People who are unable to work because of a physical or mental impairment can apply for Social Security Disability Insurance (SSDI) benefits. However, for informational purposes, the Social Security Administration administers a number of social insurance programs, consisting primarily of Federal old age, survivors, Supplemental Security Income (SSI), Health Insurance for Elderly and Disabled (Medicare) and disability insurance.
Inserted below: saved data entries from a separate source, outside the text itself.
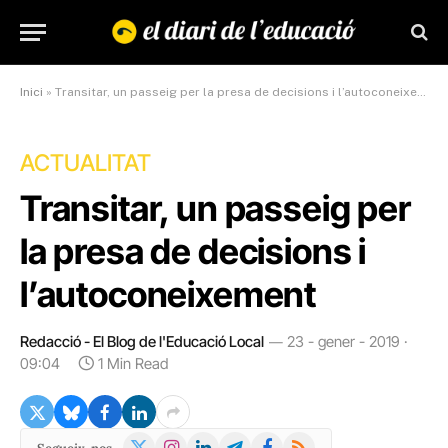
Inici
»
Transitar, un passeig per la presa de decisions i l’autoconeixement
ACTUALITAT
Transitar, un passeig per
la presa de decisions i
l’autoconeixement
Redacció - El Blog de l'Educació Local
23 - gener - 2019 ·
09:04
1 Min Read
X
Instagram
LinkedIn
Telegram
Facebook
RSS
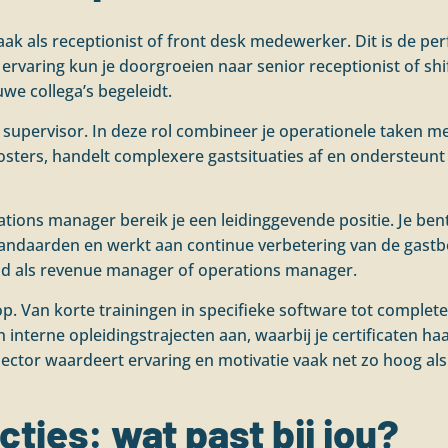
 vaak als receptionist of front desk medewerker. Dit is de per
 ervaring kun je doorgroeien naar senior receptionist of shi
we collega’s begeleidt.
e supervisor. In deze rol combineer je operationele taken m
sters, handelt complexere gastsituaties af en ondersteunt
lations manager bereik je een leidinggevende positie. Je be
tandaarden en werkt aan continue verbetering van de gastb
eeld als revenue manager of operations manager.
p. Van korte trainingen in specifieke software tot complet
interne opleidingstrajecten aan, waarbij je certificaten haal
sector waardeert ervaring en motivatie vaak net zo hoog als
cties: wat past bij jou?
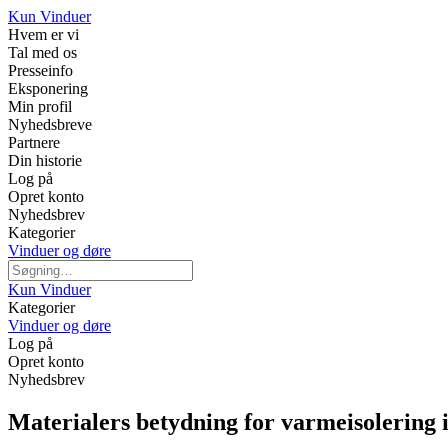
Kun Vinduer
Hvem er vi
Tal med os
Presseinfo
Eksponering
Min profil
Nyhedsbreve
Partnere
Din historie
Log på
Opret konto
Nyhedsbrev
Kategorier
Vinduer og døre
Kun Vinduer
Kategorier
Vinduer og døre
Log på
Opret konto
Nyhedsbrev
Materialers betydning for varmeisolering 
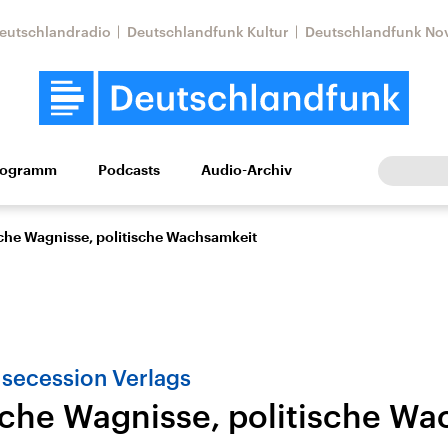
eutschlandradio
Deutschlandfunk Kultur
Deutschlandfunk No
rogramm
Podcasts
Audio-Archiv
Wirtschaft
Wissen
Kultur
Europa
Gesellschaf
che Wagnisse, politische Wachsamkeit
s secession Verlags
sche Wagnisse, politische W
Nahostkonflikt
Iran
le Beiträge,
Aktuelle Lage und
Aktuelle Lage und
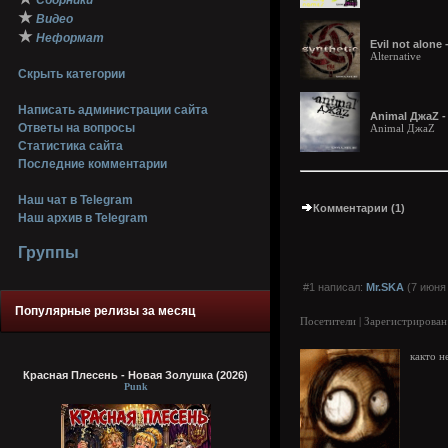
Сборники
★
Видео
★
Неформат
Evil not alone 
Alternative
Скрыть категории
Написать администрации сайта
Animal ДжаZ -
Ответы на вопросы
Animal ДжаZ
Статистика сайта
Последние комментарии
Наш чат в Telegram
Комментарии (1)
Наш архив в Telegram
Группы
#1 написал:
Mr.SKA
(7 июня 
Популярные релизы за месяц
Посетители | Зарегистрирован
както н
Красная Плесень - Новая Золушка (2026)
Punk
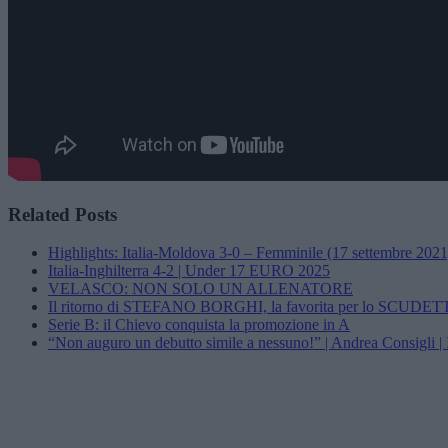
Related Posts
Highlights: Italia-Moldova 3-0 – Femminile (17 settembre 2021
Italia-Inghilterra 4-2 | Under 17 EURO 2025
VELASCO: NON SOLO UN ALLENATORE
Il ritorno di STEFANO BORGHI, la favorita per lo SCUDETTO
Serie B: il Chievo conquista la promozione in A
“Non auguro un debutto simile a nessuno!” | Andrea Consigli | I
Disability recipients will normally receive a notice in the mail asking whether or not medical treatment has been received during the past two years, whether or not you feel better than you did two years ago, whether or not you have discussed your ability to work with your doctor and whether your doctor has cleared you to work.
If this hypothetical person were to retire at 70 and commence Social Security Benefits at that time, their payment would be increased forever by 32% to $31,680 per year (plus the increases for working longer) and it is possible that his combined income would be low enough where only a small percentage of Social Security is taxed at a Federal Tax Bracket of only 15%, instead of today’s 25%.
Common worries included the Social Security Administration running out of money, with none left for Social Security Disability cases, and that the agency would become so bogged down with cases and applications that it would become impossible to review cases in a timely manner.
Title II provides for payment of disability benefits to individuals who are “insured” under the Act by virtue of their contributions to the Social Security trust fund through the Social Security tax on their earnings, as well as to certain disabled dependents of insured individuals.